I've created a python script using scrapy to scrape some information available in a certain webpage. The problem is the link I'm trying with gets redirected very often. However, when I try few times using requests, I get the desired content.
In case of scrapy, I'm unable to reuse the link because I found it redirecting no matter how many times I try. I can even catch the main url using response.meta.get("redirect_urls")[0]
meant to be used resursively within parse
method.

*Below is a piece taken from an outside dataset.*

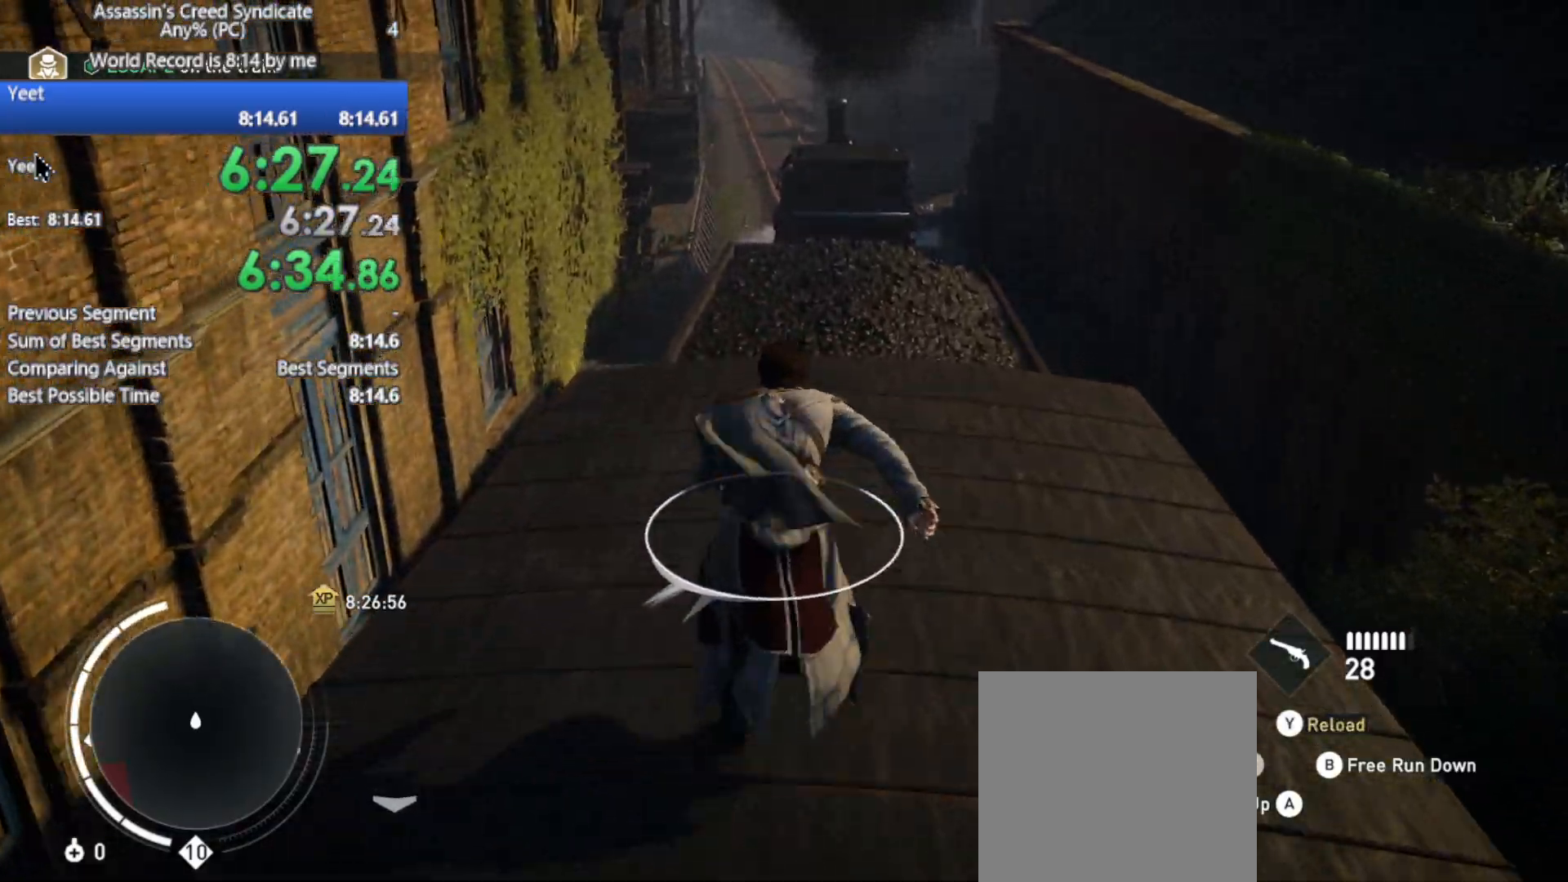
{"buttons": ["A", "R2"], "left_stick": "up", "right_stick": "center", "events": [[400, "A", "down"]]}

However, it always gets redirected and as a result callback
is not taking place.
This is my current attempt (the link used within the script is just a placeholder
):
import scrapy
from scrapy.crawler import CrawlerProcess
class StackoverflowSpider(scrapy.Spider):
handle_httpstatus_list = [301, 302]
name = "stackoverflow"
start_url = 'https://stackoverflow.com/questions/22937618/reference-what-does-this-regex-mean'
def start_requests(self):
yield scrapy.Request(self.start_url,meta={"lead_link":self.start_url},callback=self.parse)
def parse(self,response):
if response.meta.get("lead_link"):
self.lead_link = response.meta.get("lead_link")
elif response.meta.get("redirect_urls"):
self.lead_link = response.meta.get("redirect_urls")[0]
try:
if response.status!=200 :raise
if not response.css("[itemprop='text'] > h2"):raise
answer_title = response.css("[itemprop='text'] > h2::text").get()
print(answer_title)
except Exception:
print(self.lead_link)
yield scrapy.Request(self.lead_link,meta={"lead_link":self.lead_link},dont_filter=True, callback=self.parse)
if __name__ == "__main__":
c = CrawlerProcess({
'USER_AGENT': 'Mozilla/5.0',
})
c.crawl(StackoverflowSpider)
c.start()
Question: How can I force scrapy to make a callback
using the url that got redirected?